Western cultures love a good epic that explains things. We really do.
It all really starts with the Greeks and their fixation with Homer’s Illiad and Odyssey. Of course, the Greeks saw themselves as the descendants (spiritually if not physically) of Odysseus and Achilles. They were living out that heroic tradition.
When the Romans needed to connect their own greatness to the epic past, they came up with the idea of Rome being founded by one of Odysseus’ opponents, Aeneas of Troy.
And when the British wanted to come up with a reason their island nation should be great, they latched onto both Homer and Virgil and created their own epic around a character named Brutus, one of Aeneas’ companions. This story first appeared in Historia Brittonum in the 9th century, and it was still being repeated when Geoffrey of Monmouth wrote three centuries later.
From Brutus, they got to the mythical king Arthur; and believe it or not, every British monarch since Edward I has claimed to be a descendant of Arthur. (Of course, Arthur probably is based on a historical person who would have lived around the time of the beginning of the 5th century CE – roughly the same time as St.
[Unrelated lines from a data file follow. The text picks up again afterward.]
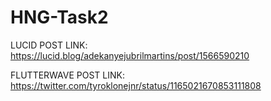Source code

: # HNG-Task2
LUCID POST LINK: https://lucid.blog/adekanyejubrilmartins/post/1566590210


FLUTTERWAVE POST LINK: https://twitter.com/tyroklonejnr/status/1165021670853111808
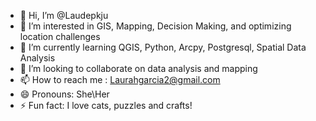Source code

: - 👋 Hi, I’m @Laudepkju
- 👀 I’m interested in GIS, Mapping, Decision Making, and optimizing location challenges
- 🌱 I’m currently learning QGIS, Python, Arcpy, Postgresql, Spatial Data Analysis
- 💞️ I’m looking to collaborate on data analysis and mapping
- 📫 How to reach me : Laurahgarcia2@gmail.com
- 😄 Pronouns: She\Her
- ⚡ Fun fact: I love cats, puzzles and crafts!

<!---
Laudepkju/Laudepkju is a ✨ special ✨ repository because its `README.md` (this file) appears on your GitHub profile.
You can click the Preview link to take a look at your changes.
--->
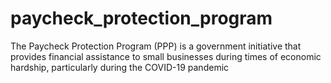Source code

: # paycheck_protection_program
The Paycheck Protection Program (PPP) is a government initiative that provides financial assistance to small businesses during times of economic hardship, particularly during the COVID-19 pandemic
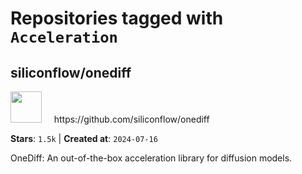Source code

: # Repositories tagged with `Acceleration`


## siliconflow/onediff


<a href='https://github.com/siliconflow/onediff'>
<img src="https://avatars.githubusercontent.com/u/143005960?v=4" width="50" height="50"></a> &nbsp; &nbsp; https://github.com/siliconflow/onediff

**Stars**: `1.5k` | **Created at**: `2024-07-16`


OneDiff: An out-of-the-box acceleration library for diffusion models.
Patrick and a number of other historio-mythical characters.)
Culturally, we have a longing to be a part of something, and that something is not just the Christian tradition Europe has bounced around for the past 1500 years or so. Europe reframed the Christian narrative within this great epic framework – what I am calling the Helleno-Romance-Briton Historical Epic because it is possibly the most awkward term ever devised.
I haven’t fully processed the idea yet, and it will probably come to nothing but it is lurking around the edges of my brain, so I figured I would write it out and let it gestate a bit.